Occy sock saves the day

Snapper well hooked on occy
Vijay Nikora Raj continues his sound advice for surfcasters this month with his take on using octopus for bait.

A little write up on a bait I rate one of the best in the surfcasting game (Occy). Many of the top guns around the country and top surfcasters I have the pleasure of fishing with, will all have occy (octopus) in their bait bins. You may think, how is something that has no smell to us when fresh, so appealing to predators in the ocean, like whopper snapper?

Beats me—but they love it. It’s a bait that takes a bit of getting used to and is hard to source if you are not a diver or do a lot of rock hopping. In some cases it’s gold, especially for surfcasting competitions.

Once you have peeled off the outer layers of the tentacles, you expose beautiful white flesh and release the flavours.

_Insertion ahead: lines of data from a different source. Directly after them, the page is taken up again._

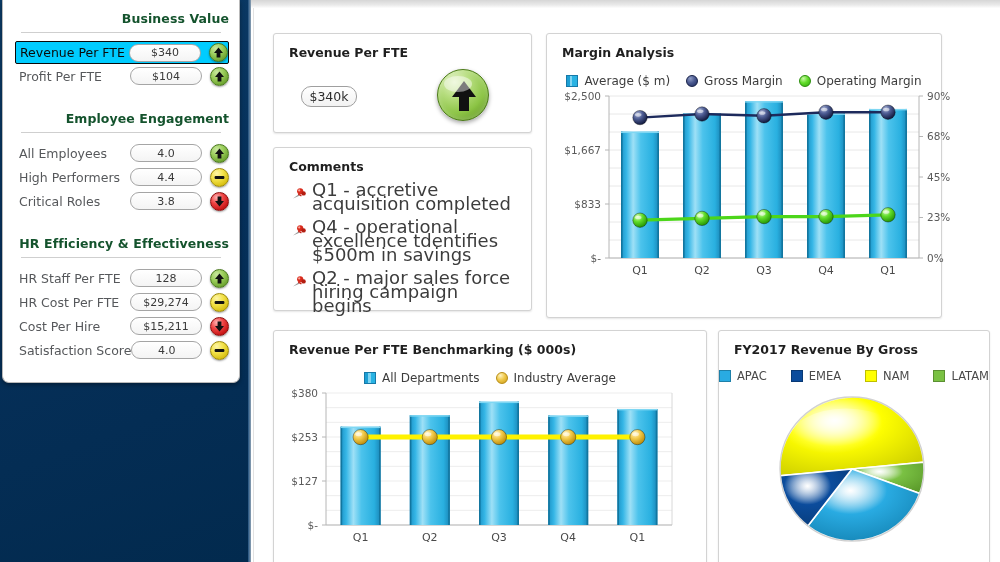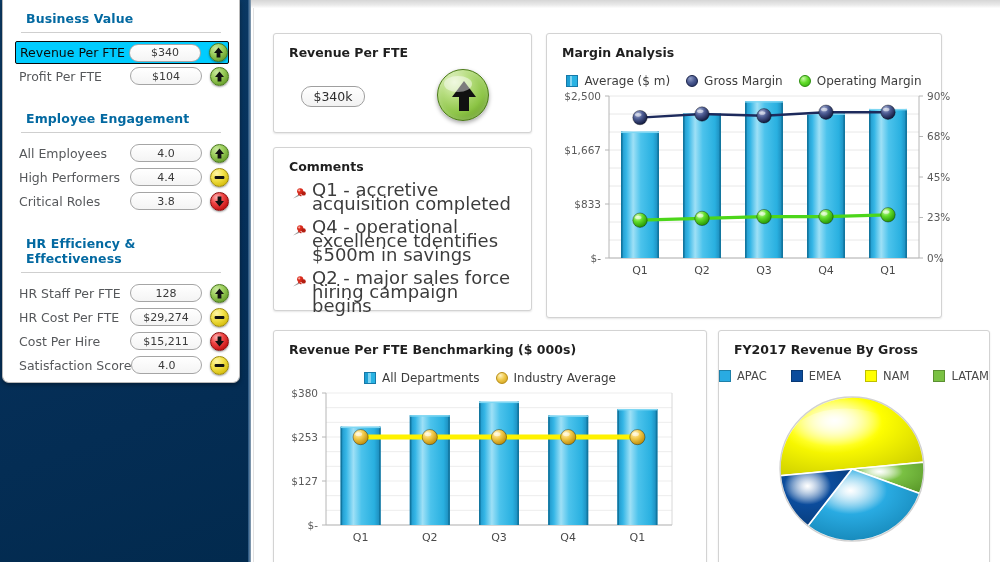--- a/index.html
+++ b/index.html
@@ -37,28 +37,27 @@
   #kpi-panel {
     position: absolute; left: 2px; top: 0; width: 238px; height: 383px;
     background: #ffffff;
     border: 1px solid #b9b9b9;
     border-top: none;
     border-radius: 0 0 7px 7px;
     box-shadow: 0 2px 4px rgba(0,0,0,.35);
     padding: 0 10px;
   }
   .kpi-group-title {
-    text-align: left;
+    text-align: right;
     font-size: 12.5px;
     font-weight: bold;
-    color: #0369a1;
+    color: #14532d;
     padding-top: 11px;
     padding-bottom: 6px;
     letter-spacing: .1px;
-    margin-left: 13px;
   }
   .kpi-rule { height: 1px; background: #cfcfcf; margin: 0 8px 8px 8px; }
 
   .kpi-row {
     display: flex; align-items: center;
     height: 24px; margin-bottom: 0px;
     padding-left: 6px;
   }
   .kpi-row.selected {
     background: #00ccff;
@@ -115,21 +114,21 @@
   }
   .card-title {
     font-size: 12.5px; font-weight: bold; color: #1f1f1f;
     padding: 11px 0 0 15px;
   }
 
   
   #card-rpf { left: 273px; top: 33px; width: 259px; height: 100px; }
   #rpf-pill {
     position: absolute; left: 27px; top: 52px;
-    width: 64px; height: 21px;
+    width: 56px; height: 21px;
     background: linear-gradient(to bottom, #ffffff, #f2f2f2);
     border: 1px solid #9f9f9f; border-radius: 10px;
     font-size: 12.5px; color: #2e2e2e;
     display: flex; align-items: center; justify-content: center;
   }
   #rpf-arrow {
     position: absolute; left: 163px; top: 35px;
     width: 52px; height: 52px; border-radius: 50%;
     background: radial-gradient(circle at 33% 24%, #e3f3c6 0%, #b6dd7e 30%, #8cc445 62%, #5f941f 88%, #4c7b18 100%);
     border: 1px solid #4b7a18;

I feed a small pinky finger size tube onto my hook as if I’m putting a sock on the hook, then cotton up.

Occy bait ready to sock it to them

It’s also nicknamed the ‘heave and leave bait’, as it could sit (soak) out there for hours before you get onto a fish. And 90% of the time, it is a good solid snapper.

I don’t know why, but mostly the bigger snapper take the occy baits, while your second rod with anchovy baits is firing, catching more but usually the smaller fish.

And if you’re getting plagued by pesky small kahawai, they won’t touch the occy bait so more time for that big red to come by.

Occy bait does the job for Vijay

Here’s an example. I was fishing a surfcasting comp a couple of weeks or so ago and had two rods out. One rod had a mixture of cray and anchovy baits, while the other had occy on it. All day, crabs hammered the baits, with the softer anchovy baits only lasting 10 minutes before getting smashed. The occy bait, however, is so tough crabs take a hell of a long time to get it off and I ended up catching two snapper while they tried. Occy saved the day!